仙崎市場レポート1番セリ、平成25年10月10日とガンガゼについての考察


台風一過、漁場は目立った被害がなく明けて1番のセリ会場。ただし網船がほぼ休漁、は沖合の吹き返しが残るため。ところで10月10日は『マグロの日』だそうですが、本稿とはまったく関係なくてすいません。
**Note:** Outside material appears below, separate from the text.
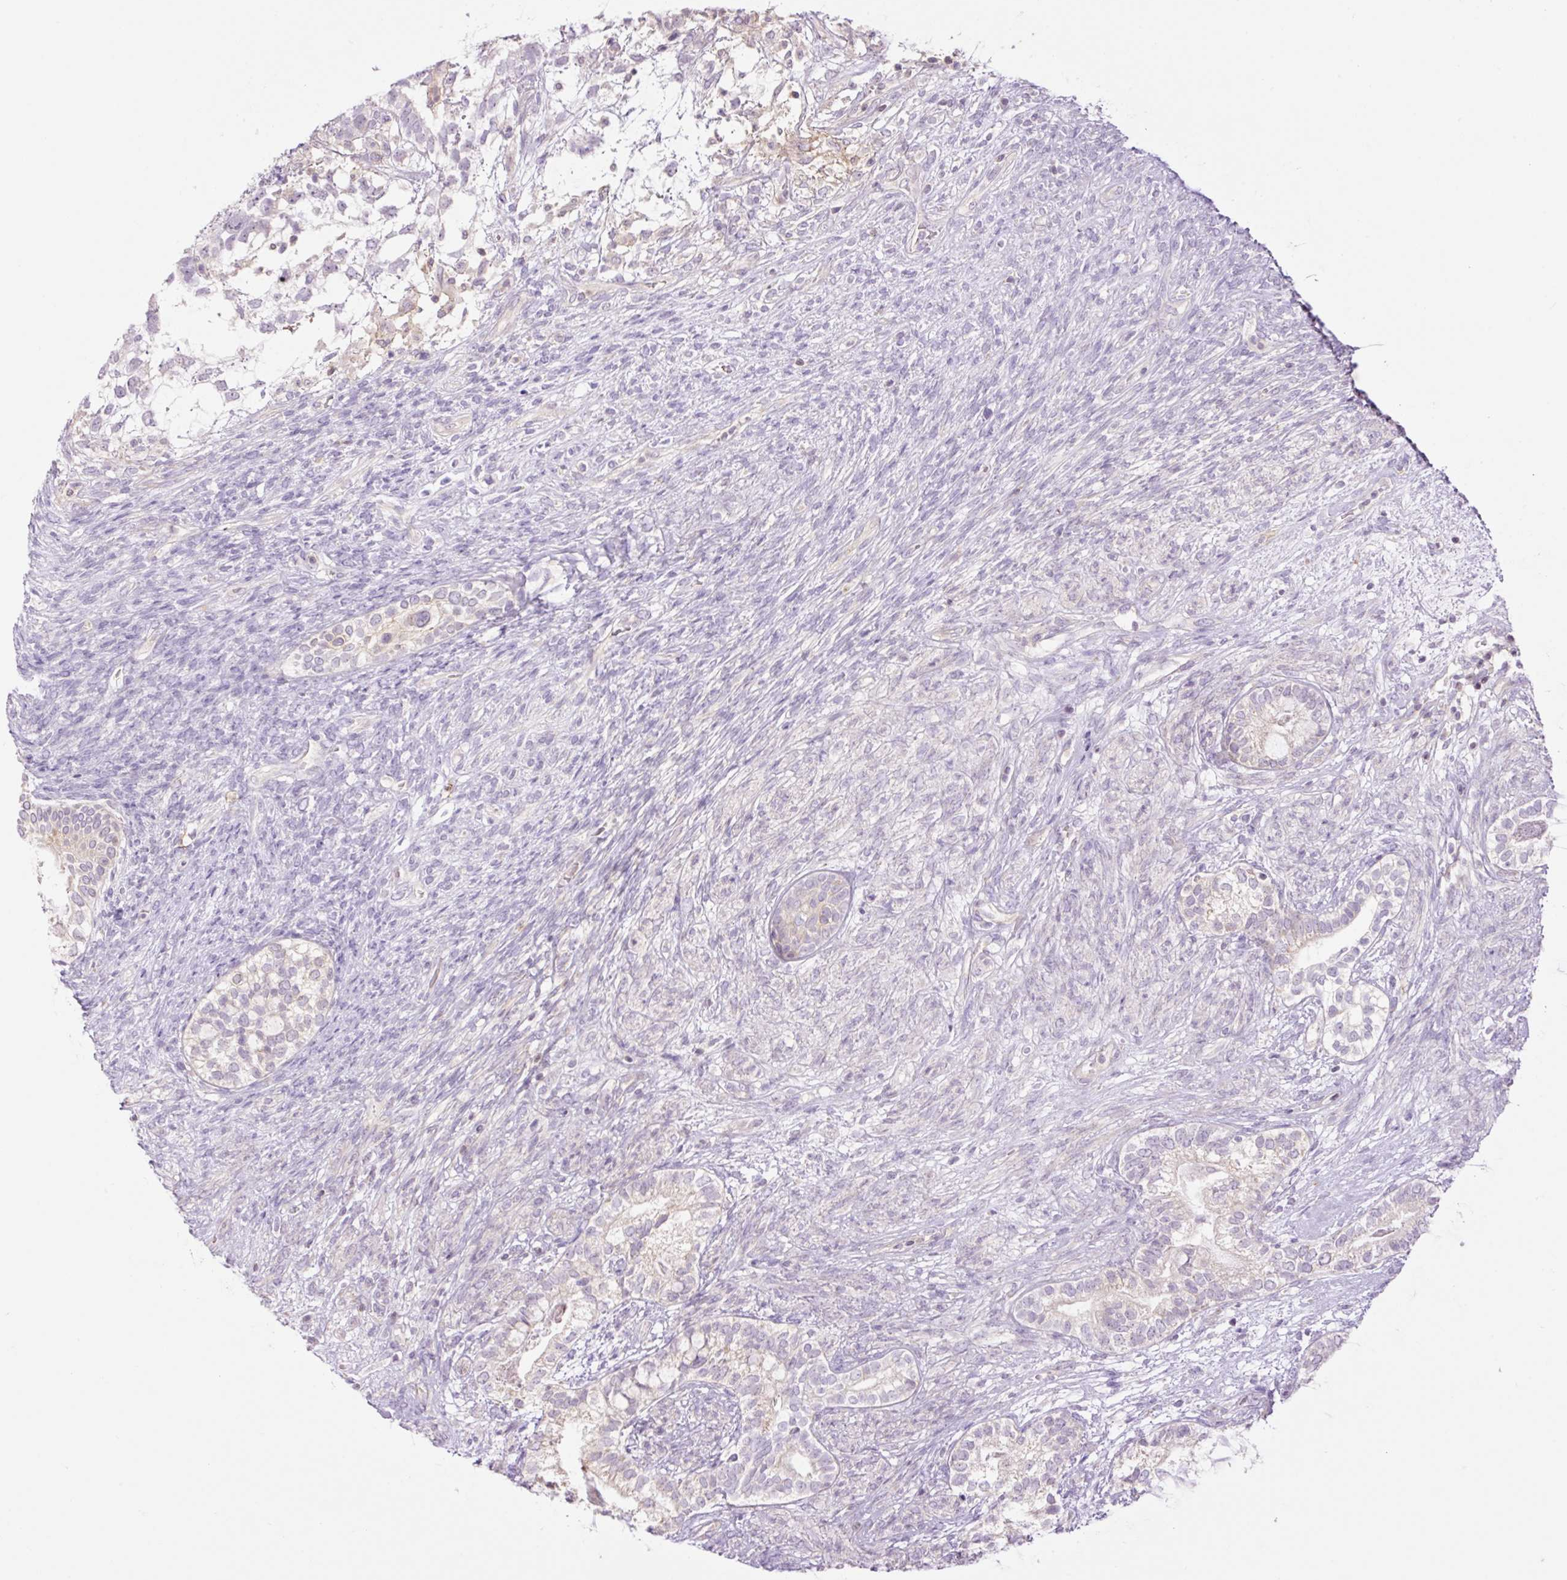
{"staining": {"intensity": "negative", "quantity": "none", "location": "none"}, "tissue": "testis cancer", "cell_type": "Tumor cells", "image_type": "cancer", "snomed": [{"axis": "morphology", "description": "Seminoma, NOS"}, {"axis": "morphology", "description": "Carcinoma, Embryonal, NOS"}, {"axis": "topography", "description": "Testis"}], "caption": "DAB (3,3'-diaminobenzidine) immunohistochemical staining of embryonal carcinoma (testis) exhibits no significant positivity in tumor cells. The staining was performed using DAB to visualize the protein expression in brown, while the nuclei were stained in blue with hematoxylin (Magnification: 20x).", "gene": "GRID2", "patient": {"sex": "male", "age": 41}}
ご覧の小商いの中、一本釣りのケンサキイカが多数を占めました。通、川尻、野波瀬、立石の4支店ですね。1隻辺りの出荷箱数が10箱~30箱と多いので、かなり遠出したんじゃないでしょうか。仙崎ぶとイカ宣言が発令されてからというもの、箱数がまとまっていましたので浜値は最高5,000円/箱だったものが、この日は13,000円/箱がついていました。数が少ないのもあるんですが、その箱のイカは「ぶち」太い!鮮魚コーナーではちょっと見たことないくらい。割り算すると浜値1杯1,300円のケンサキイカですもんね~。


こちらは磯建網のアカバナですが、大きくなったでしょ。船によって絞め方が違い、氷血締めだけのものや、

このようにアギ折りしてから血抜きしているものもあります。浜値はどちらが高いでしょう?


アカミズの姿がありました。こちらも磯建、この天候でよく揚がったものですね。10月1日より山口県下全域でアカミズは30cm未満捕獲禁止になってます。遊漁のみなさまもご注意くださいませ。


ところで、このウニわかりますか。クロウニみたいだけど棘が長くて毒があるから刺されると痛い!ある地方では藻場を食い荒らす食害を指摘し、駆除に努めているという本種の正体はガンガゼ、長門沿岸域にも生息してます。実は今年の夏、管内の一部海域で藻場が枯れました。業界用語では『磯焼け』という現象ですけど、ほとんどの漁業者がこんなにひどいのは滅多にないという状態です。異常な高水温からじゃないかと話す者やウニなどの食害が示唆されてます。

ならばガゼを食べちゃおう!市場で長門のウニ屋さんを見つけて、ガンガゼは食べられるのかという話しを聞いてみました。販売部長も加わって立ち会議。これまで取り上げたことなかったんですけど、山口県は全国6番目のウニ漁獲産地だよ。仙崎市場は高級アカウニ、クロウニの取引があるんですよね。今度まとめてみたいと考えてますが、ガンガゼも板ウニとしてセリにでてると聞いてびっくり。「加熱用」と札がつき生食には向かないみたいですが、野波瀬や仙崎支店が板に立てるという話でした。安価のためほとんど流通してなく、地元では味噌仕立てで汁物にするそうです。ガゼのほかでは似たような形の「イナギ」というウニも野波瀬では採っているのだそうで、興味深い課題を頂きました。

ちなみに浜値ですけどおおよそこのような比率、

ガゼでアカウニのおよそ1/3、イナギになればクロウニとほぼ同等取引。ですが、数年前まで年間500kg水揚げしてたイナギは、近年採捕されていません。棘が危険なガゼは手間の割に価格が見合わないためか、これも徐々に取扱量が落ちてます。

カジメやホンダワラなど海藻は魚たちのゆりかごであり、サザエ、アワビを育てる海の牧草地帯。確証されてませんけど、ガゼなどを駆除することにより豊かな海を育てることができるなら、これから取り組んでゆきたいですね。